Further Observations on the Inhibitory Action of Ammonium Chloride on Influenza Virus.

Summary The effect of NH4Cl on viral penetration was measured in chorioallantoic tissue in vitro by neutralizing absorbed virus with antiserum and determining the subsequent 24 hour yield of hemagglutinins. In some experiments conditions for single cycle replication were obtained by leaving the antibody in the supernatant during the entire period of growth and then measuring cell-associated hemagglutinins. Although some reduction of the amount of penetrated virus was demonstrable one hour after adding virus and NH4Cl this later became insignificant. The prevention of viral penetration by NH4Cl was considered too inefficient and irregular to account for the over-all inhibitory effect of NH4Cl on viral replication. Inhibition by NH4Cl of a type B (Lee) strain was comparable with that for Type A and reversibility of inhibition was demonstrated.

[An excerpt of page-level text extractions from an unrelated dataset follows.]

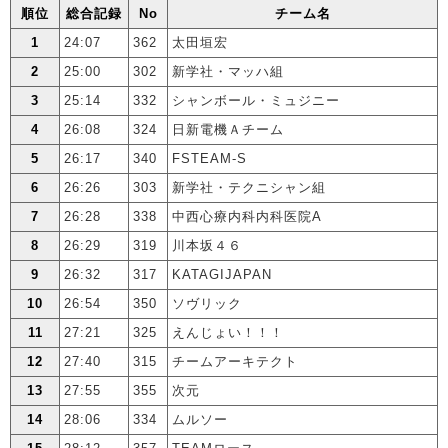
順位
総合記録
No
チーム名
1
24:07
362
太田垣宏
2
25:00
302
新学社・マッハ組
3
25:14
332
シャンボール・ミュジニー
4
26:08
324
日新電機Ａチーム
5
26:17
340
FSTEAM-S
6
26:26
303
新学社・テクニシャン組
7
26:28
338
中西心療内科内科医院A
8
26:29
319
川本坂４６
9
26:32
317
KATAGIJAPAN
10
26:54
350
ソヴリック
11
27:21
325
えんじょい！！！
12
27:40
315
チームアーキテクト
13
27:55
355
次元
14
28:06
334
ムルソー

Amino Acid Imbalance and Incomplete Viral Replication.

Four amino acids, lysine, leucine, tryptophane, and phenylalanine, at concentrations of 0.5 to 5.0 mg./ml. inhibit the production of influenza viral hemagglutinins and complement-fixing S antigen in Krebs 2 ascites cells suspended in a medium containing only glucose and glutamate as substrates. In Krebs 2 cells no new infectious virus is formed but the hemagglutinins and CF antigen are produced in high yield. The latter antigen is less sensitive than the hemagglutinin to amino acid imbalance. At minimal inhibitory concentrations of these amino acids formation of viral hemagglutinins was reduced to a much greater extent than cellular protein synthesis. Selective reversal of inhibition was demonstrated, except for leucine, by a survey of the effects of adding each of 18 other amino acids at non-inhibitory concentrations. The effective ratios of reversing amino acid to inhibitor varied from 1∶5 to 1∶100. Certain d-amino acids were much less active than the corresponding l-isomers as inhibitors or reversers. The kinetics of inhibition and reversal suggest that the principal effect of amino acid imbalance may be on the formation of enzymes essential to the initiation of viral replication, but, depending on the amino acid and its concentration, other mechanisms af action are possible.